UDEV Rules

As was experienced with similar Sun Fire based servers, the NICs created as devices in the Operating System get ordered in an unexpected manner. This can play havoc with the cabling & ports used on the switch.

Confirming NICs

# ethtool -p eth3

The above command can be used to confirm which NIC has been assigned to which eth device by Linux. When run, it will flash one (or more) of the LEDs on the NIC. By mapping out the order of the NICs with ethtool & using their MAC address, you can assign them into the desired order with some udev rules. To get a clean unaltered view of the NICs as Linux sees them initially, you'd need to move all the /etc/sysconfig/network-scripts/ifcfg-* files and the /etc/udev/rules/10-ethernet.rules file out of their current directories, before a system reboot.

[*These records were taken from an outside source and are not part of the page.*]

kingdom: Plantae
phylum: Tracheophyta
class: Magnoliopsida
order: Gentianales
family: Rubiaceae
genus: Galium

It may be necessary to do this, if replacing one of the Quad NIC PCI cards due to hardware failure, or if building additional servers.

UDEV Rules Configuration

  

[root@fworksapp1 ~]# cat /etc/udev/rules.d/10-ethernet.rules 

KERNEL=="eth*", SYSFS{address}=="00:21:28:47:2d:7c", NAME="lan0"
KERNEL=="eth*", SYSFS{address}=="00:21:28:47:2d:7d", NAME="lan1"
KERNEL=="eth*", SYSFS{address}=="00:21:28:47:2d:7e", NAME="lan2"
KERNEL=="eth*", SYSFS{address}=="00:21:28:47:2d:7f", NAME="lan3"
KERNEL=="eth*", SYSFS{address}=="00:15:17:cf:25:3a", NAME="lan4"
KERNEL=="eth*", SYSFS{address}=="00:15:17:cf:25:3b", NAME="lan5"
KERNEL=="eth*", SYSFS{address}=="00:15:17:cf:25:38", NAME="lan6"

ETH vs. LAN

The standard method for the Linux kernel of naming its NIC devices as ETH, is being rewritten with the above udev rules, to using LAN as a naming convention. This is because of observed errors at system startup time when, for example eth3 already exists when a udev rule tried to rename a NIC with the given MAC address to eth3. The conflict would prevent the NIC device being created. So, by using a LAN naming convention (borrowed from HP/UX) any possible conflicts are avoided.